Indulge in a delightful treat with our Flourless Lemon Coffee Cake recipe, a masterpiece of simplicity and flavor perfect for those craving a sweet indulgence without the need for flour. This recipe celebrates the beauty of quality ingredients, combining them in a lovely and delicious recipe for breakfast or brunch.

Six large eggs provide richness and base to the cake while introducing a moist and fluffy inside. Combined with sugar, they create a delicate sweetness that perfectly balances the tartness of the lemons.

Add lemon zest to infuse the cake with a vibrant, citrusy aroma and refreshing flavor. Almonds add a nutty depth and richness to the cake while providing a moist and tender crumb without the need for flour.

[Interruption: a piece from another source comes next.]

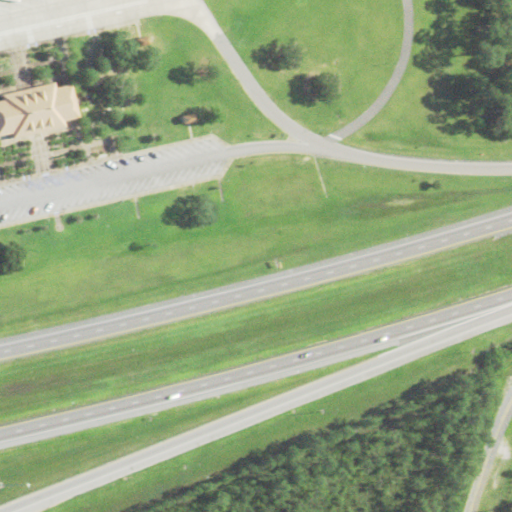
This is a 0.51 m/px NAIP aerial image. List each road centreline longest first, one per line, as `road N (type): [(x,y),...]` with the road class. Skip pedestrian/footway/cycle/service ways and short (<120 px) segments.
road 1 (motorway): [(8,511),(511,311)]
road 2 (motorway): [(0,435),(230,378),(511,294)]
road 3 (motorway): [(511,220),(0,352)]
road 4 (motorway): [(511,170),(437,168),(322,146)]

A pinch of salt enhances the flavors, bringing out the fruit's natural sweetness. Strawberries and peaches add a juicy sweetness, elevating the cake to new heights. To finish, a drizzle of honey adds a natural sweetness, tying all the flavors together.

This Flourless Lemon Coffee Cake recipe is a delightful start to your day. Enjoy the cake with a cup of coffee or tea. Whether as a decadent treat for a special occasion or a sweet pick-me-up on a lazy afternoon, its irresistible flavors and effortless elegance will satisfy any sweet tooth.

Prep Time:  15  minutes   |    Cook Time:  1 hour (plus 30 minutes to cool)   |    Total Time:  1 hour, 15 minutes (plus 30 minutes to cool)   |    Servings:  10

Ingredients:

  • 6  Goldhen  Large Eggs
  • 1¼ cups  Baker’s Corner  Granulated Sugar
  • ½ teaspoon  Baker's Corner  Baking Powder
  • 2 lemons, zested and segmented
  • 4 6-ounce packages  Southern Grove  Slivered Almonds, ground
  • pinch of  Stonemill  Iodized Salt
  • 1 cup strawberries, sliced
  • 1 cup peaches, sliced
  • Simply Nature  Organic Wildflower Honey, to taste

Directions:                                  

  1. Preheat oven to 375°.
  2. In a medium bowl, cream together eggs and sugar until thick and pale, about 5 minutes.
  3. Slowly beat in baking powder, lemon zest, lemon segments, ground almonds and salt.
  4. Pour into a springform pan, and bake in a water bath for 1 hour, or until a toothpick comes out clean. Remove from water bath and cool for 30 minutes. Remove from pan and cut into slices, top with strawberries and peaches. Drizzle with honey.

TIP: Use a blender to grind almonds; they should be very smooth and powdery.